Obama’s Weight Tip for Oprah
By: John Lillpop
Once again, Oprah Winfrey has ballooned to the size of the Goodyear Blimp while preaching to 20 million out of touch women every day, most of whom are unemployed welfare queens who treat Oprha’s every word as if it were ordained by God, Himself.
Writing in the January edition of “O” magazine, O as in OBESE!, Oprah resorts to the typical excuse proffered by chunky housewives who blame all of that ugly fat on an out-of-balance thyroid, a miserable child hood, the George W. Bush presidency, and a newly minted “fear of working out.”
According to the guru of prime time fat, she has gained 40 pounds since 2006, when she weighed 160. That leaves her lumbering around at 200 pounds and damn near as unsightly as Al Gore.
Her addiction to Snickers bars and introspective psychobabble lead Oprah to say, “I look at my thinner self and think, `How did I let this happen again?’” “I’m embarrassed,” she says. “I’m mad at myself.”
How did it happen?
Remember all of those eating frenzies that you enjoyed while pushing the Barack Obama candidacy all across America?
Remember the non-stop gorging with stuffed pizzas, ice cream, whipped cream, melted chocolate, fudge, apple pie, chips of all types and sizes, candies from every nation in the world, and every other delectable goody that you have rammed now your throat since November 4 to celebrate the election of your razor-thin brother to the White House?

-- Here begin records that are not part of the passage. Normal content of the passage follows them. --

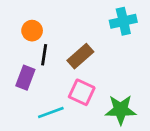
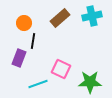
brown rectangle: (80, 56) -> (60, 18), moved

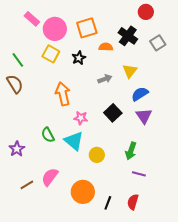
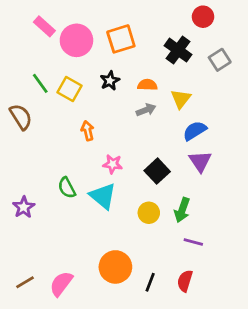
orange semicircle: (106, 47) -> (147, 85), moved
yellow square: (51, 54) -> (70, 89), moved
green line: (18, 60) -> (40, 83), moved
orange arrow: (63, 94) -> (88, 131), size x0.6
black square: (113, 113) -> (157, 171), moved
yellow circle: (97, 155) -> (149, 213), moved
pink semicircle: (50, 177) -> (61, 284), moved
brown line: (27, 185) -> (25, 282), moved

Might your 15,000-calorie a day diet have something to do with your out of control girth?
That, and your insane “fear of working out” would bloat a damn elephant beyond recognition.
Still, Barack Obama is a perfect role model for those who wish to control their weight and demonstrate perfect self-control.
Why not give Obama’s weight management plan a try?
Namely, smoke and inhale two packs of unfiltered Pall Mall cigarettes every day and just watch those pounds melt away!